“Informação comunicada a outros com base no respeito pelos outros”

Quem percorre a Net fica com a sensação de que vale tudo. Escudando-se numa ideia excessiva de liberdade de expressão, não falta quem seja parcial, injusto ou mesmo ofensivo. “Jornalismo não é liberdade de expressão.” Os jornalistas não podem publicar o que lhes vem à cabeça.

É um dos maiores desafios que hoje se colocam aos jornalistas em diversas partes do mundo: como fazer a cobertura de discursos políticos susceptíveis de servir de combustível ao medo, à aversão pelo “outro”, à violência?

O assunto não é novo. O discurso de ódio e o seu efeito estão na agenda desde o julgamento de Nuremberg. Entre aqueles que se sentaram no banco dos réus no pós-Guerra estavam alguns dos que mais contribuíram para diabolizar “o outro” com textos ou imagens. Entrámos numa nova era. Emerge uma classe política que manipula, promove abuso. E não falta quem considere discurso insultuoso noticiável só porque é proferido por políticos.

A Federação Europeia de Jornalistas está a desenvolver – em parceria com organizações de diversos países – uma campanha intitulada “Media Contra o Ódio”. Há pouco, em Zagreb, na Croácia, num workshop sobre como fazer a cobertura noticiosa de temas relacionados com migrações, refugiados e etnicidade, tive oportunidade de ouvir um dos jornalistas que mais têm reflectido sobre este assunto: Aidan White.

Aidan White passou por diversos jornais britânicos, incluindo Financial Times e The Guardian. Foi secretário-geral da Federação Internacional de Jornalistas antes de em 2012 fundar a Rede de Jornalismo Ético, uma organização que promove a deontologia através de educação, formação e pesquisa.

Naquele dia, começou por repetir um cliché: nunca houve tanta informação disponível.
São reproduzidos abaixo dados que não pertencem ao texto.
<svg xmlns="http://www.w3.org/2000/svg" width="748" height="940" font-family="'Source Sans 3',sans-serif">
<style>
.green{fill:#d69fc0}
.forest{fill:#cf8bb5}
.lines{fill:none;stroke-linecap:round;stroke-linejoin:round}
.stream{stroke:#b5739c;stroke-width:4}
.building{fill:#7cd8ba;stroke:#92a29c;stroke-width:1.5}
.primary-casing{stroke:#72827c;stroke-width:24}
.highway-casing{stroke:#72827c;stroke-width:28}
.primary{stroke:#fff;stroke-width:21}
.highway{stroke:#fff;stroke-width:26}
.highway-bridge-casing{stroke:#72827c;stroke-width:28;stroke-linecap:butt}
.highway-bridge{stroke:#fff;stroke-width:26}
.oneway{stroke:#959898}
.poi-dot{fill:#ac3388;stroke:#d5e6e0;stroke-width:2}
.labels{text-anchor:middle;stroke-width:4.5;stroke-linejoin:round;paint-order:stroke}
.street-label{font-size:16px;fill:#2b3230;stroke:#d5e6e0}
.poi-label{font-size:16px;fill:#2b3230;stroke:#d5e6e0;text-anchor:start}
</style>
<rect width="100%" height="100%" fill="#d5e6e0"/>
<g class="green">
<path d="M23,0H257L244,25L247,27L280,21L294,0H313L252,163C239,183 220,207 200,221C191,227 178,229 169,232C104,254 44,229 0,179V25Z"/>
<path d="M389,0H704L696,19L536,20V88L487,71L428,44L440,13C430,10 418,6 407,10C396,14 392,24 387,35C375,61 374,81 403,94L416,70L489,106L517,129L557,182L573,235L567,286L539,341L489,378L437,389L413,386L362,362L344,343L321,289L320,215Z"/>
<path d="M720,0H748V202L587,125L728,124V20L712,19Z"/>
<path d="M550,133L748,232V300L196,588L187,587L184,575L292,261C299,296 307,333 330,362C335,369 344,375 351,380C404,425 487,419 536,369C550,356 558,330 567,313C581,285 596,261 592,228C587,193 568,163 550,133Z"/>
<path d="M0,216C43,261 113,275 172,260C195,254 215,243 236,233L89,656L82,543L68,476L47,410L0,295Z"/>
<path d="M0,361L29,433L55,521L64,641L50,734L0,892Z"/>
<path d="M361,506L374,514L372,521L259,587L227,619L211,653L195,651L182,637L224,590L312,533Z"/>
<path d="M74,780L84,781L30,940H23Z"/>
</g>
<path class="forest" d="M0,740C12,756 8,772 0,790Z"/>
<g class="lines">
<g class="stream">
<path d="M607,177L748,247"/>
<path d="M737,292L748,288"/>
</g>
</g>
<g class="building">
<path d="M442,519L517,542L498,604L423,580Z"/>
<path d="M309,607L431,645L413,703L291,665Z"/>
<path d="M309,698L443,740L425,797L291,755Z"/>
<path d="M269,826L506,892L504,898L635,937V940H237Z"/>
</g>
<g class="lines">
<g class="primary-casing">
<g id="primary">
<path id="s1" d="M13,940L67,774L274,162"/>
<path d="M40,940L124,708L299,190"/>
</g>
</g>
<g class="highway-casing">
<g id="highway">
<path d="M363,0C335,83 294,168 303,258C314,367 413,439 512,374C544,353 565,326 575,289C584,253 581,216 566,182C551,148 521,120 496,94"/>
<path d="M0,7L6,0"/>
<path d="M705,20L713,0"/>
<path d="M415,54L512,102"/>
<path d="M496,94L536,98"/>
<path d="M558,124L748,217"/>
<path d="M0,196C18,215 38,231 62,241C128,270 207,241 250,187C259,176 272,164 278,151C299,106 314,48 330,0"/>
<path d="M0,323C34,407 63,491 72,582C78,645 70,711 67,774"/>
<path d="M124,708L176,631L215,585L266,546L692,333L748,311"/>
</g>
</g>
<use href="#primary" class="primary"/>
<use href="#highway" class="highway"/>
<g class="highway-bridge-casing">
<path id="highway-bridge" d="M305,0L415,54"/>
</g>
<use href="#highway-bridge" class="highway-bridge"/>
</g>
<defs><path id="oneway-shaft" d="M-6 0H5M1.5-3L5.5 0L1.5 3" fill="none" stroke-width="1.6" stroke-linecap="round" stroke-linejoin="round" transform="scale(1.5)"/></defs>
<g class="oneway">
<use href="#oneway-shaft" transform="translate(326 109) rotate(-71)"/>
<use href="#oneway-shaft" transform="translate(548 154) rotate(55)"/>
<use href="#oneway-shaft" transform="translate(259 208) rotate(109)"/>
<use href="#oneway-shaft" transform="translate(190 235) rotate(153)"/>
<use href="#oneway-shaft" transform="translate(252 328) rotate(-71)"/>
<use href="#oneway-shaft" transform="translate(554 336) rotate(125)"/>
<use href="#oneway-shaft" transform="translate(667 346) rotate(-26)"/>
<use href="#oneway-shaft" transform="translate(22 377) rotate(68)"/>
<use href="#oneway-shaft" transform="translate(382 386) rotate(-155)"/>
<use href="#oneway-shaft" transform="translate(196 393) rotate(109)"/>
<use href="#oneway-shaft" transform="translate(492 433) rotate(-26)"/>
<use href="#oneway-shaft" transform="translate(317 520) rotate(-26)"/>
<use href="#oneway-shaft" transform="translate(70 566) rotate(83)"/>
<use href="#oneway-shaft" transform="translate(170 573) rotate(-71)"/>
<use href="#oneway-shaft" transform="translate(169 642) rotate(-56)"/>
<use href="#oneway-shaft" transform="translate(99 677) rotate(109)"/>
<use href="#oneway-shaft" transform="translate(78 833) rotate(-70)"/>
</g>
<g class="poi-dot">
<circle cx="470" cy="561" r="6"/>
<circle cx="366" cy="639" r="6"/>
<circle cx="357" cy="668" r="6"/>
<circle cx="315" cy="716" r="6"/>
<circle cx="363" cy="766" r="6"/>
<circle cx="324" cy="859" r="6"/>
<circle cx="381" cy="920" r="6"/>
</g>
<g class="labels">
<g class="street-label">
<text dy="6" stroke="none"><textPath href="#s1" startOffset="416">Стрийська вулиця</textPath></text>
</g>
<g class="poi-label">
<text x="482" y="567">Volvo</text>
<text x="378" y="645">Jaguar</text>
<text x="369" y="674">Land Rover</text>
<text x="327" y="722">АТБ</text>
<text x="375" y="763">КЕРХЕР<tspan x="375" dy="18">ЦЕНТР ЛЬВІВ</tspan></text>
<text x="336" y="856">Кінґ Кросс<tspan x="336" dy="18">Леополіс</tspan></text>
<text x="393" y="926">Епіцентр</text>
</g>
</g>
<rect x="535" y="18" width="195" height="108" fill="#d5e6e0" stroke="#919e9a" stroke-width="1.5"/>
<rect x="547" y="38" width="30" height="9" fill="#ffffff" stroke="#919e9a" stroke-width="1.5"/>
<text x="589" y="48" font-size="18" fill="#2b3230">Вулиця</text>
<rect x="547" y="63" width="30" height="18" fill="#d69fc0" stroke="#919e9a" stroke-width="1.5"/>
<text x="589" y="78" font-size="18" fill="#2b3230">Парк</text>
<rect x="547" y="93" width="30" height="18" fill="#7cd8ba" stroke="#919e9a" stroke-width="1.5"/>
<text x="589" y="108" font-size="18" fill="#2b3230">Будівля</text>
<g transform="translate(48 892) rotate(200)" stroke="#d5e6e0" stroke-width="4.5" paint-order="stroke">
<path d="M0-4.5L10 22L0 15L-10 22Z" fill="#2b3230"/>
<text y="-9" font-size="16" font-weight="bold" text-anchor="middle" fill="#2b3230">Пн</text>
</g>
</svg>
Fê-lo para lembrar que há uma grande diferença entre informação produzida sobre os próprios e informação produzida sobre os outros. O que mais abunda na Net é informação produzida sobre os próprios. Jornalismo é outra coisa. Jornalismo é informação produzida sobre os outros.

Quem percorre a Net fica com a sensação de que vale tudo. Escudando-se numa ideia excessiva de liberdade de expressão, sobra conteúdo parcial, injusto ou mesmo ofensivo. “Jornalismo não é liberdade de expressão”, lembrou. “Jornalismo é expressão restringida. Os jornalistas não podem publicar o que lhes vem à cabeça. Têm de trabalhar dentro de uma estrutura de valores. Jornalismo é informação comunicada a outros com base no respeito pelos outros.”

O código de conduta mais antigo foi escrito no Reino Unido no final do século XIX. Os que o seguiram englobam os mesmos princípios de rigor, independência, imparcialidade, responsabilidade. E isso não perdeu sentido com o advento da Internet. Pelo contrário. É vital para as sociedades, que precisam de estar (bem) informadas para compreenderem as complexidades do mundo.

Muito por força do digital, o jornalismo entrou num impiedoso processo de transformação. Redacções fragilizadas pela falta de meios têm de agir depressa (amiúde, demasiado depressa). Na Net, grassa uma cultura de gratuitidade, anonimato, abuso. E nem só os poderes económicos e políticos procuraram influenciar os jornalistas. É como se as audiências tivessem entrado nas redacções. Através dos conteúdos que produzem e das redes sociais, ajudam a determinar o que é notícia e a distribuir as peças jornalísticas. Nesta voragem, nem sempre é fácil perceber o que é discurso de ódio. Sobretudo quando deixa de ser básico, como o de Nigel Farage, e esforça-se para passar por discurso admissível, como o de Marine le Pen.

Para ajudar os jornalistas, a Rede de Jornalismo Ético desenvolveu aquilo a que chamou “lista de verificação de tolerância”. Aidan White esteve a explicá-la naquele dia. Perante declarações minadas pelo ódio, um jornalista deverá questionar-se: “Qual é o estatuto de quem disse isto? Que alcance teve este discurso? Qual é a intenção de quem o proferiu? Qual é o contexto económico, social e político? Há perigo de inflamar paixões e incitar violência? Estas alegações têm fundamento?” Antes de publicar a peça, repórter e editor devem tornar a questionar-se: “Evitámos clichés e estereótipos? Fizemos as perguntas relevantes e necessárias? Fomos moderados no uso da linguagem? As imagens usadas contam a história sem recorrer à violência e ao voyeurismo? Utilizámos fontes diversas e incluímos as vozes relevantes?” 

O teste aplica-se no noticiário nacional, mas também no noticiário internacional. E é este último que mais tem dado boleia ao discurso de ódio.